Your answer should be the exact lines of the data below from the one containing "middle tip: (93, 220)" through the one containing "thumb tip: (930, 862)"; please include nothing else.

• [DATASET EXCERPTS]:
-*-

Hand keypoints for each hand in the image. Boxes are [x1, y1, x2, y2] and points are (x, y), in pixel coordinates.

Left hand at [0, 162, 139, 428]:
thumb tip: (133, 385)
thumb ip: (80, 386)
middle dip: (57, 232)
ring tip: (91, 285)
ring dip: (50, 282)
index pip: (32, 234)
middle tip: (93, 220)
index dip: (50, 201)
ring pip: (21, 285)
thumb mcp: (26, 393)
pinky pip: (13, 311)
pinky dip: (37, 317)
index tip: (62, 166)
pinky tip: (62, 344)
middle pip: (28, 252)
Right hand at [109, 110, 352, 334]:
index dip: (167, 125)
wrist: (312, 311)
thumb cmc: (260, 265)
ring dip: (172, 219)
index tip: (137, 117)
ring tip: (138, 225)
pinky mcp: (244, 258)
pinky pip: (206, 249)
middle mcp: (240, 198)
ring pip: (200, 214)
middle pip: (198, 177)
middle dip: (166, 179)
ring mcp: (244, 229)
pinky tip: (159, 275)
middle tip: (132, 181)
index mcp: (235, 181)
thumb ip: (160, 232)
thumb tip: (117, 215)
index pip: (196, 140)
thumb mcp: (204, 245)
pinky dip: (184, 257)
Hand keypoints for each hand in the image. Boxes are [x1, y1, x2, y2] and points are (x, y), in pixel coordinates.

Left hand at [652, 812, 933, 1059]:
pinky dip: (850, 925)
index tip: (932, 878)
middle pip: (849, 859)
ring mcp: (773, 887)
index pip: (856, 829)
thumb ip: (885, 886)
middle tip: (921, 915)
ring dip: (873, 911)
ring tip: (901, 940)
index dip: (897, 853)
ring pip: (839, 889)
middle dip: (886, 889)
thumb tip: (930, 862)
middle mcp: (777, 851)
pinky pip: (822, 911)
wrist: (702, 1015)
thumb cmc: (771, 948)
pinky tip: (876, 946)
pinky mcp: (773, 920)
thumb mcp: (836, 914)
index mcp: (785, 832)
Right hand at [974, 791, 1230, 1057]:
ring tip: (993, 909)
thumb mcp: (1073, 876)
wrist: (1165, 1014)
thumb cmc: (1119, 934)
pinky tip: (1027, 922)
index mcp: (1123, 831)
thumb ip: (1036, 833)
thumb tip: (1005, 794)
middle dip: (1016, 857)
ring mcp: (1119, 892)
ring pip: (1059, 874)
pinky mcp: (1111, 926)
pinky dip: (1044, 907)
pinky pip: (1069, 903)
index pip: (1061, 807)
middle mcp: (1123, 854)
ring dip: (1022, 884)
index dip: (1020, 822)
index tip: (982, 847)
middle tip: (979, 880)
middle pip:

-*-

• [ANSWER BOX]:
middle tip: (93, 220)
index dip: (50, 201)
ring pip: (21, 285)
thumb mcp: (26, 393)
pinky pip: (13, 311)
pinky dip: (37, 317)
index tip: (62, 166)
pinky tip: (62, 344)
middle pip: (28, 252)
Right hand at [109, 110, 352, 334]:
index dip: (167, 125)
wrist: (312, 311)
thumb cmc: (260, 265)
ring dip: (172, 219)
index tip: (137, 117)
ring tip: (138, 225)
pinky mcp: (244, 258)
pinky pip: (206, 249)
middle mcp: (240, 198)
ring pip: (200, 214)
middle pip: (198, 177)
middle dip: (166, 179)
ring mcp: (244, 229)
pinky tip: (159, 275)
middle tip: (132, 181)
index mcp: (235, 181)
thumb ip: (160, 232)
thumb tip: (117, 215)
index pip: (196, 140)
thumb mcp: (204, 245)
pinky dip: (184, 257)
Hand keypoints for each hand in the image. Boxes are [x1, y1, x2, y2] and points are (x, y), in pixel coordinates.

Left hand at [652, 812, 933, 1059]:
pinky dip: (850, 925)
index tip: (932, 878)
middle pip: (849, 859)
ring mcp: (773, 887)
index pip: (856, 829)
thumb ip: (885, 886)
middle tip: (921, 915)
ring dip: (873, 911)
ring tip: (901, 940)
index dip: (897, 853)
ring pip: (839, 889)
middle dip: (886, 889)
thumb tip: (930, 862)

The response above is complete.